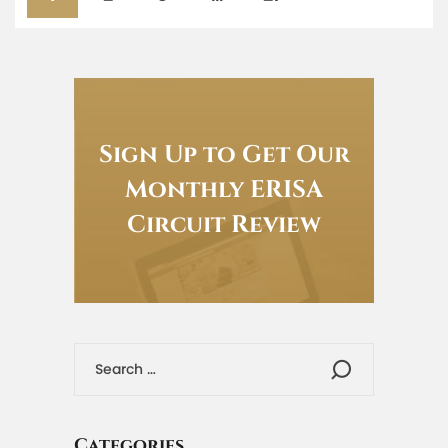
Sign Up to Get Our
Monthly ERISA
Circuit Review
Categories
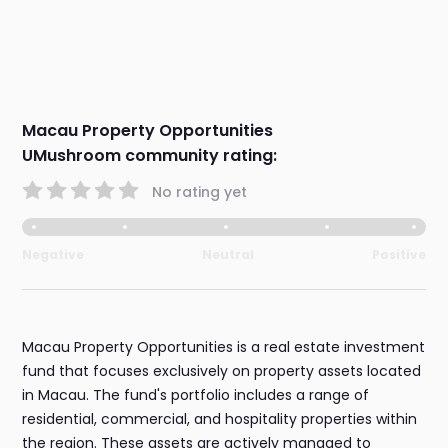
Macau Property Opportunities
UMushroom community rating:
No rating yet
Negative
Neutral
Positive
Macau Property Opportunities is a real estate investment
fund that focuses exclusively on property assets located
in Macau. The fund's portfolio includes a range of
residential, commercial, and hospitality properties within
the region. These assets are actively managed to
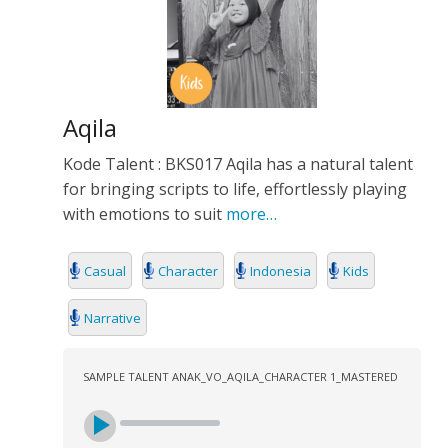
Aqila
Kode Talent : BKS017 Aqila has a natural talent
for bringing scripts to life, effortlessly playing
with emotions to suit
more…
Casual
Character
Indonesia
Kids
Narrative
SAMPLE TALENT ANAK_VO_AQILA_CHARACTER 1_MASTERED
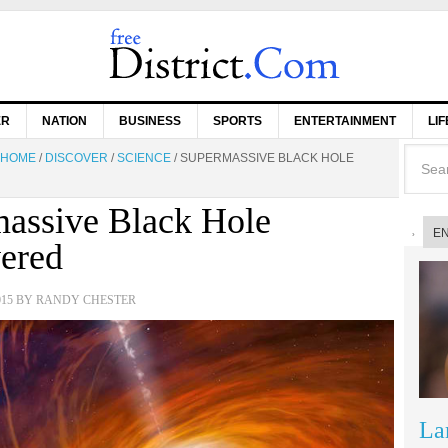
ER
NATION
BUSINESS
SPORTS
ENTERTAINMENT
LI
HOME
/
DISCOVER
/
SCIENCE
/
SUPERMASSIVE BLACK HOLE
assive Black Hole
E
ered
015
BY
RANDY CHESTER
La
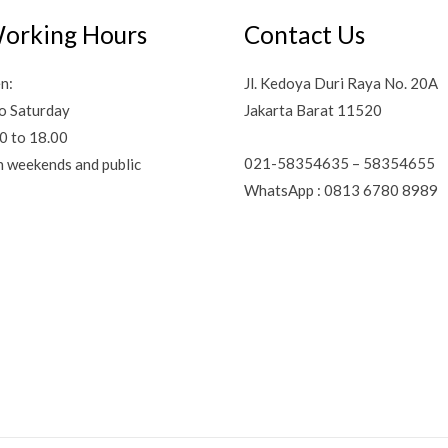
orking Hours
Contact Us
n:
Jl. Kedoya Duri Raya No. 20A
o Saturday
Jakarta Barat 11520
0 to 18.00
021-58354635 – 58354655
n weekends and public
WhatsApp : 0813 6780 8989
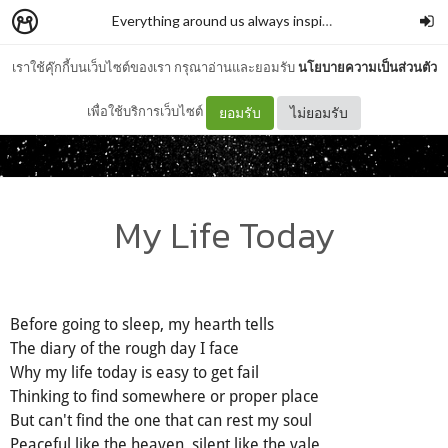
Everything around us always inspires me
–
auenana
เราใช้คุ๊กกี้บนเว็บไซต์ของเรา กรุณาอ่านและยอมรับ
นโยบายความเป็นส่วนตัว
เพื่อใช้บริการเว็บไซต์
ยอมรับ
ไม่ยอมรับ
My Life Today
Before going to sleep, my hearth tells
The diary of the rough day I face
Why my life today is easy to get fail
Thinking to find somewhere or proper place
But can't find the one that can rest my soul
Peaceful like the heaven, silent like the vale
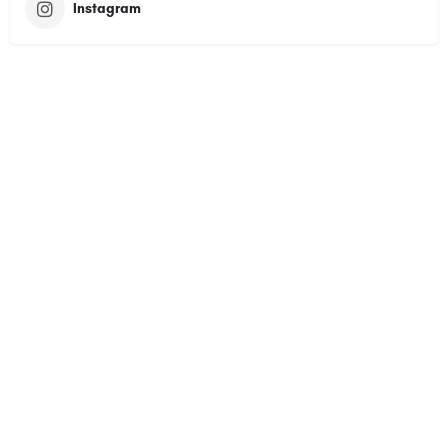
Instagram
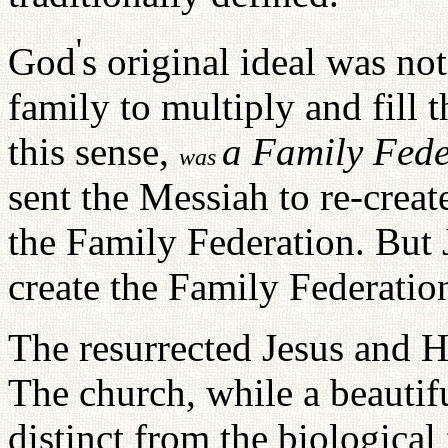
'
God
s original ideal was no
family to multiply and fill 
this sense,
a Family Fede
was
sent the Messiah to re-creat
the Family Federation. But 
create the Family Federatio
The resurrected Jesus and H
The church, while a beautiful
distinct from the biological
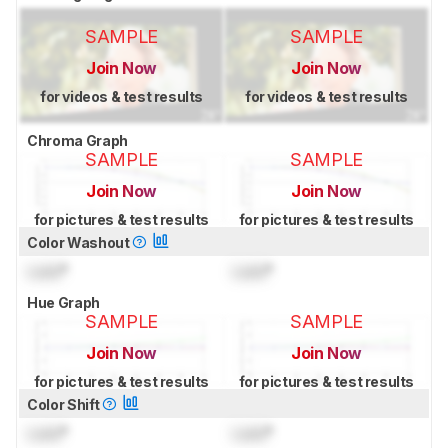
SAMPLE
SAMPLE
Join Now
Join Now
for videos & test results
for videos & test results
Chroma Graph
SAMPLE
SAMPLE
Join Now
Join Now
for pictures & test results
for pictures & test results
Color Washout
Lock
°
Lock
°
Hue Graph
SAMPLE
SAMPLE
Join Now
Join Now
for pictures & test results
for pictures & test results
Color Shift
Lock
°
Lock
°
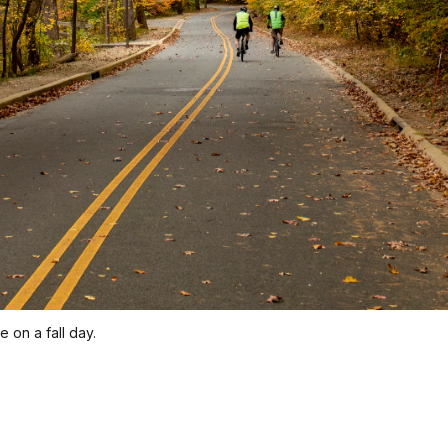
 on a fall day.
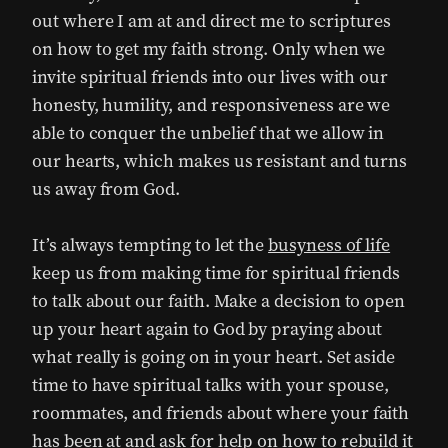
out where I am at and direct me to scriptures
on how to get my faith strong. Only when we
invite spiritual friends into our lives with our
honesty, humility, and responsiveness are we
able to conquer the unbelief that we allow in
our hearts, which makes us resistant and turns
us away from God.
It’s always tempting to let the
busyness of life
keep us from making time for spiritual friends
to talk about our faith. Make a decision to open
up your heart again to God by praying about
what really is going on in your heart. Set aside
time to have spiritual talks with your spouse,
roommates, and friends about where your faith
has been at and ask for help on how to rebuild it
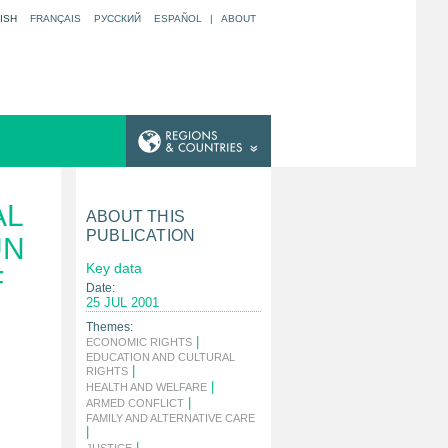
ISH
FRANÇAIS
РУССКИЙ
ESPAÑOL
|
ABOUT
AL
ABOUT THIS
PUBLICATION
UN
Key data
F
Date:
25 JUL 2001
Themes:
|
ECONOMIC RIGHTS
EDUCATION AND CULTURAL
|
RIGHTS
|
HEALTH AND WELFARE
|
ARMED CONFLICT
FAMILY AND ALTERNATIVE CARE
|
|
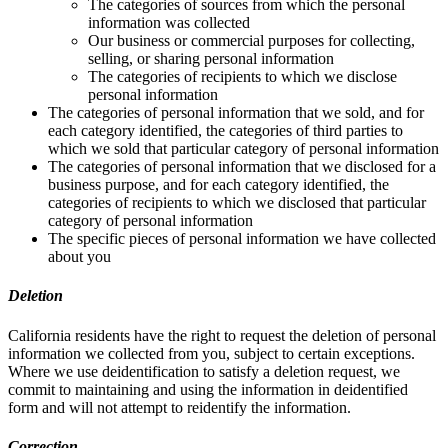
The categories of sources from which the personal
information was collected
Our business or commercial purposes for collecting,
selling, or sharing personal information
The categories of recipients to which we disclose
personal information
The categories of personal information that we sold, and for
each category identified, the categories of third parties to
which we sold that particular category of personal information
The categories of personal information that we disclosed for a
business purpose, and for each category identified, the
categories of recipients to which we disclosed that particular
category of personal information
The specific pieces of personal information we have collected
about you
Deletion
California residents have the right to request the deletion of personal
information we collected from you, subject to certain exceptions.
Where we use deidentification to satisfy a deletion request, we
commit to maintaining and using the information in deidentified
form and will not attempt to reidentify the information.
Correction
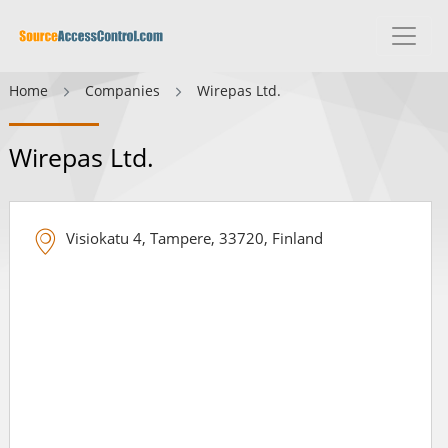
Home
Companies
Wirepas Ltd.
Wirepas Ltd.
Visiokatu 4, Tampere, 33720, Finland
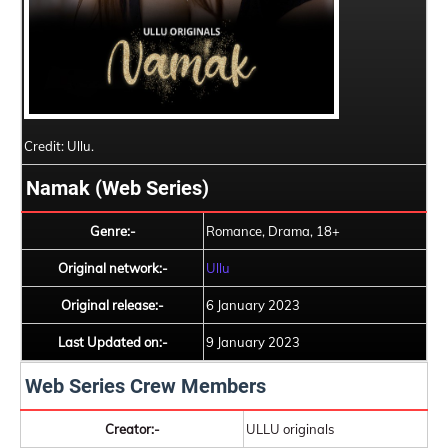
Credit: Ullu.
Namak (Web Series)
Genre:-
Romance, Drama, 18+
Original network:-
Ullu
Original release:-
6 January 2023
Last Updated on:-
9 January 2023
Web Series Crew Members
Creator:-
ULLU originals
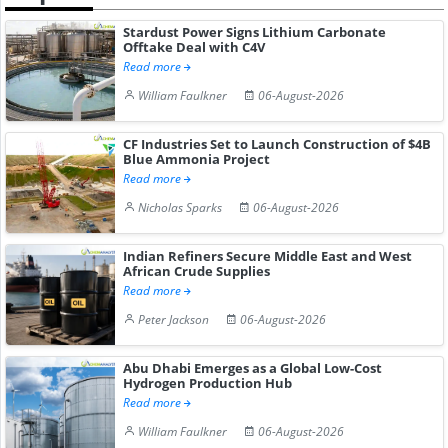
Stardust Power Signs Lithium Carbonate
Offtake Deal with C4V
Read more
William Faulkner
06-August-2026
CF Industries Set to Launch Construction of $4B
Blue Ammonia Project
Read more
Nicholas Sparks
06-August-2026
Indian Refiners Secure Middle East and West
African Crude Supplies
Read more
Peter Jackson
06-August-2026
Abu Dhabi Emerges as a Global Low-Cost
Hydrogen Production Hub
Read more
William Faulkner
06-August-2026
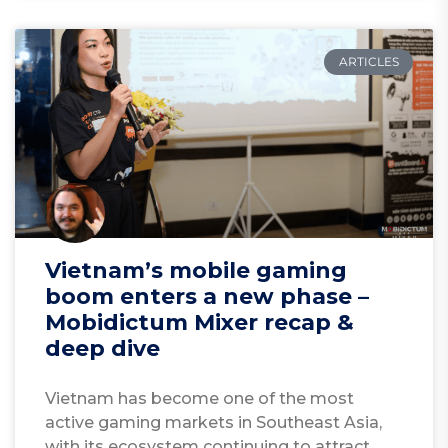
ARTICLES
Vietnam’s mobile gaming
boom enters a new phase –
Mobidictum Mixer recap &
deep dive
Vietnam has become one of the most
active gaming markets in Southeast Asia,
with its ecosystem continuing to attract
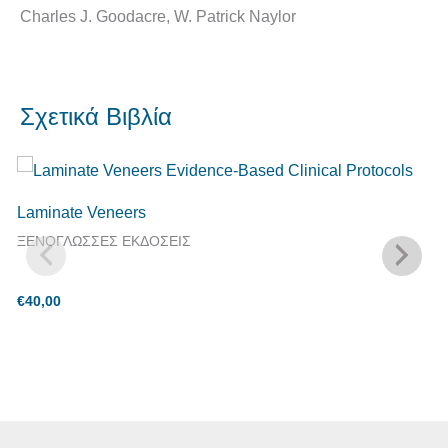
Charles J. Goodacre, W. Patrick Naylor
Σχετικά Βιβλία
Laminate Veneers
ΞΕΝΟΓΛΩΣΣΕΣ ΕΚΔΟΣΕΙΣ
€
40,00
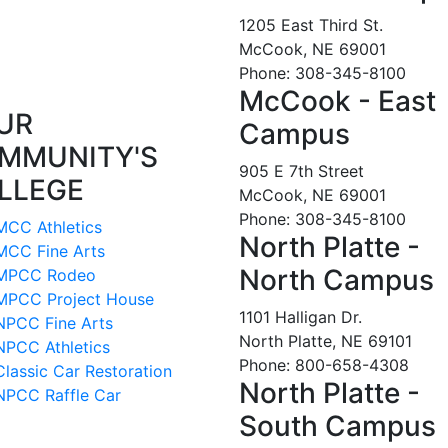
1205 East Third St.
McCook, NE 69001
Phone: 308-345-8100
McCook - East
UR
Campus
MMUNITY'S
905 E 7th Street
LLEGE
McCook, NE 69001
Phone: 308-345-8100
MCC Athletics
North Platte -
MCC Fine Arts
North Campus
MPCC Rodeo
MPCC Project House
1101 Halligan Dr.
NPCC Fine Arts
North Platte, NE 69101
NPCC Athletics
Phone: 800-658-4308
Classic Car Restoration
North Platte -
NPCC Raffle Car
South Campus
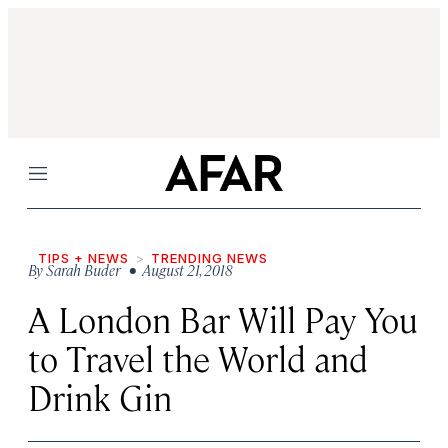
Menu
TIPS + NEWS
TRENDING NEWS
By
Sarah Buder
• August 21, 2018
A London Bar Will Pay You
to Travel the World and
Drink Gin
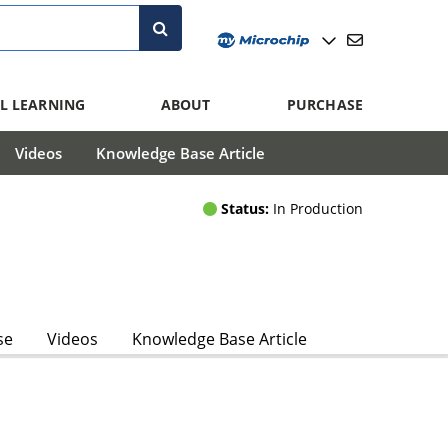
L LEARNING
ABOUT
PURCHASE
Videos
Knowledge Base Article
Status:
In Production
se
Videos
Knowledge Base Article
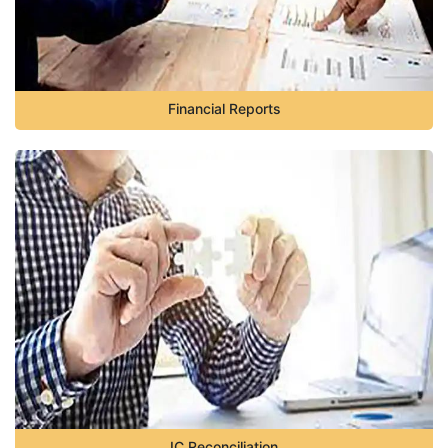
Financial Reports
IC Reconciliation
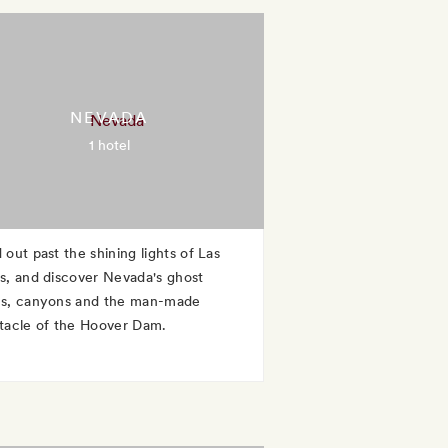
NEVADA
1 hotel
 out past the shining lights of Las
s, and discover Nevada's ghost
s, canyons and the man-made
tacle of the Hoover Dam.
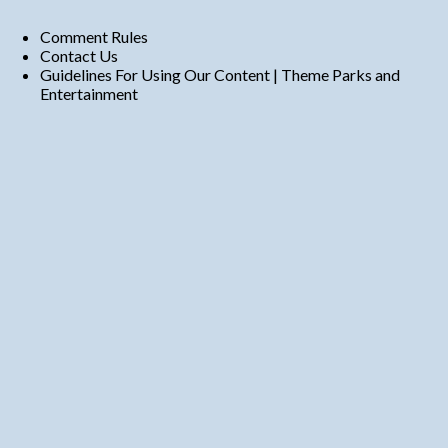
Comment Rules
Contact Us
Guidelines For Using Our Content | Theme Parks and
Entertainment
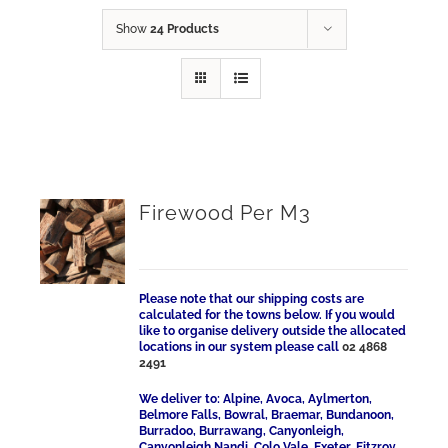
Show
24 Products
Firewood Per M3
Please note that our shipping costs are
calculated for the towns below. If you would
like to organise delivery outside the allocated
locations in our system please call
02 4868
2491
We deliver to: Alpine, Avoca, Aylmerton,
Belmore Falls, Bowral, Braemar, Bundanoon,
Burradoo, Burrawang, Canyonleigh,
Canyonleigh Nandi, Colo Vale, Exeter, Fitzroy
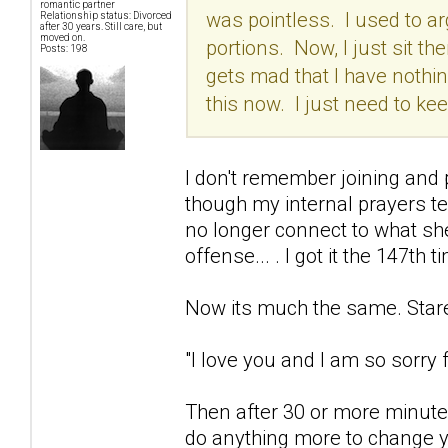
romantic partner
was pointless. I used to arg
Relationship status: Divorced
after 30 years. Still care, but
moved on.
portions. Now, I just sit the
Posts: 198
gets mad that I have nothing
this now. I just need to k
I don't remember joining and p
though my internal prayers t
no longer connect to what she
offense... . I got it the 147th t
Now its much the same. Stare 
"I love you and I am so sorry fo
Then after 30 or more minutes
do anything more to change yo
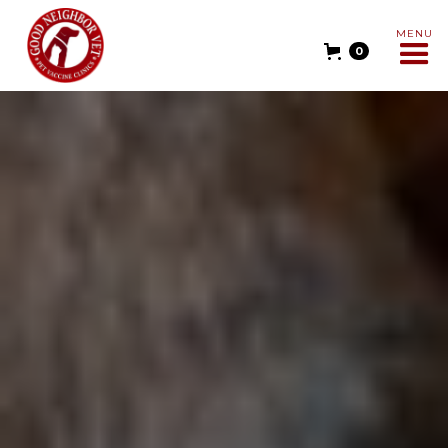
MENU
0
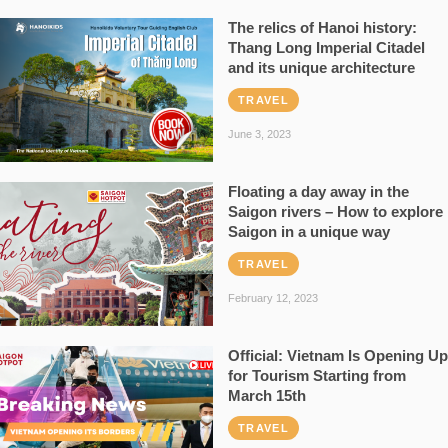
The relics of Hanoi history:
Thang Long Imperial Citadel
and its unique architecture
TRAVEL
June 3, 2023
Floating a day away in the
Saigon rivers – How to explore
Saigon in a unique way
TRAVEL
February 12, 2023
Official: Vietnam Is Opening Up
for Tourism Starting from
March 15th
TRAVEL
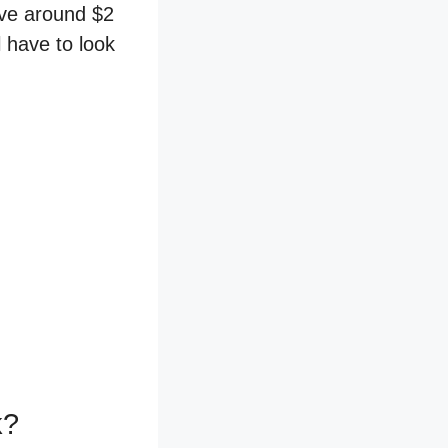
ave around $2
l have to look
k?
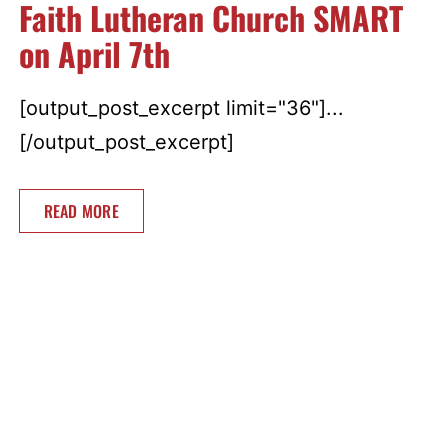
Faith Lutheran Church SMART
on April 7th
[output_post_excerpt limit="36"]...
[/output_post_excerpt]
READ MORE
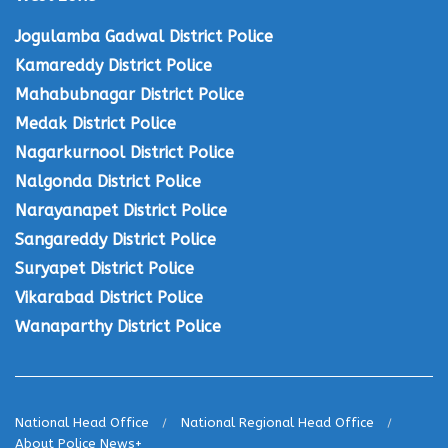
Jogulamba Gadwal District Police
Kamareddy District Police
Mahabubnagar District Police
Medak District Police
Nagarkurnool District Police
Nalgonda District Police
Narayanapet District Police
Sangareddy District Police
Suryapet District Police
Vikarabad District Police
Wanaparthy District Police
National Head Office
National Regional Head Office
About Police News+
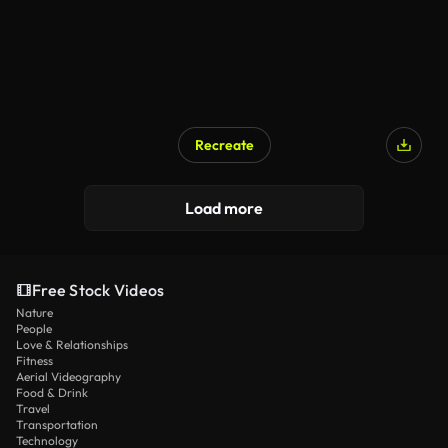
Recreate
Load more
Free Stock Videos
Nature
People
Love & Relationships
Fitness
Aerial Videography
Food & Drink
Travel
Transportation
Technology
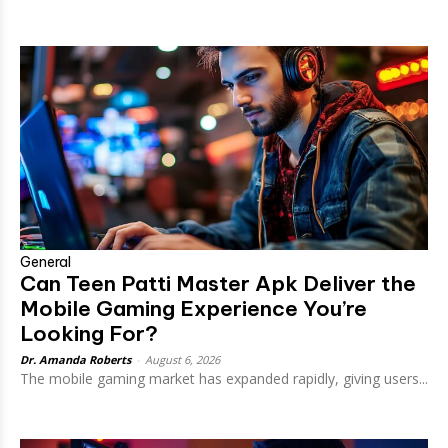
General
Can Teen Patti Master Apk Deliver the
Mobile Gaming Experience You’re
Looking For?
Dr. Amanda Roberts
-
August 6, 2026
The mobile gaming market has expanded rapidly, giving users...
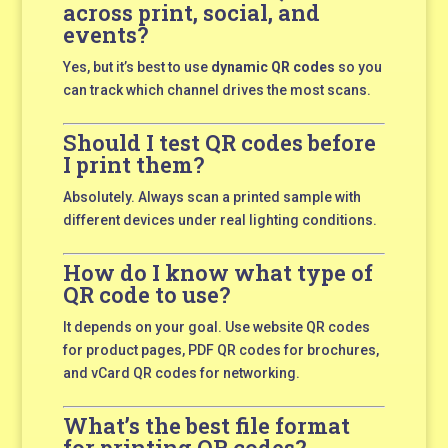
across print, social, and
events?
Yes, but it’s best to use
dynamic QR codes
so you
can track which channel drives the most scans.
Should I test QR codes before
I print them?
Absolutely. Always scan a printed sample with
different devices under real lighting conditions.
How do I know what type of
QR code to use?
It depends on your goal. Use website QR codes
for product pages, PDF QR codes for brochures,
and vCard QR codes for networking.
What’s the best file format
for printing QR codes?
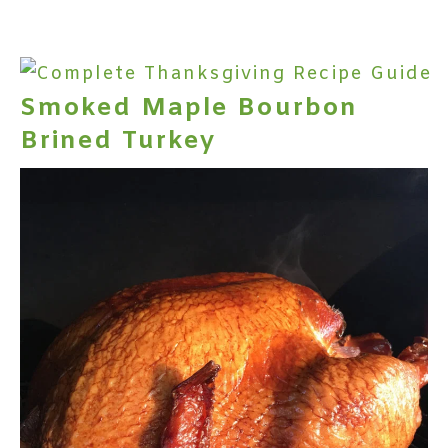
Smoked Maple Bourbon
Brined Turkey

****************

(Requirement) Please return, exactly as written, the lines from the first line of the records above through the line containing "021-58354635 – 58354655", both included, leaving out any pictures.

(Solution)
Sign Up to Get Our
Monthly ERISA
Circuit Review
Categories
Macau Property Opportunities
UMushroom community rating:
No rating yet
Negative
Neutral
Positive
Macau Property Opportunities is a real estate investment
fund that focuses exclusively on property assets located
in Macau. The fund's portfolio includes a range of
residential, commercial, and hospitality properties within
the region. These assets are actively managed to
Aqila
Kode Talent : BKS017 Aqila has a natural talent
for bringing scripts to life, effortlessly playing
with emotions to suit
more…
Casual
Character
Indonesia
Kids
Narrative
SAMPLE TALENT ANAK_VO_AQILA_CHARACTER 1_MASTERED
ER
NATION
BUSINESS
SPORTS
ENTERTAINMENT
LI
HOME
/
DISCOVER
/
SCIENCE
/
SUPERMASSIVE BLACK HOLE
assive Black Hole
E
ered
015
BY
RANDY CHESTER
La
orking Hours
Contact Us
n:
Jl. Kedoya Duri Raya No. 20A
o Saturday
Jakarta Barat 11520
0 to 18.00
021-58354635 – 58354655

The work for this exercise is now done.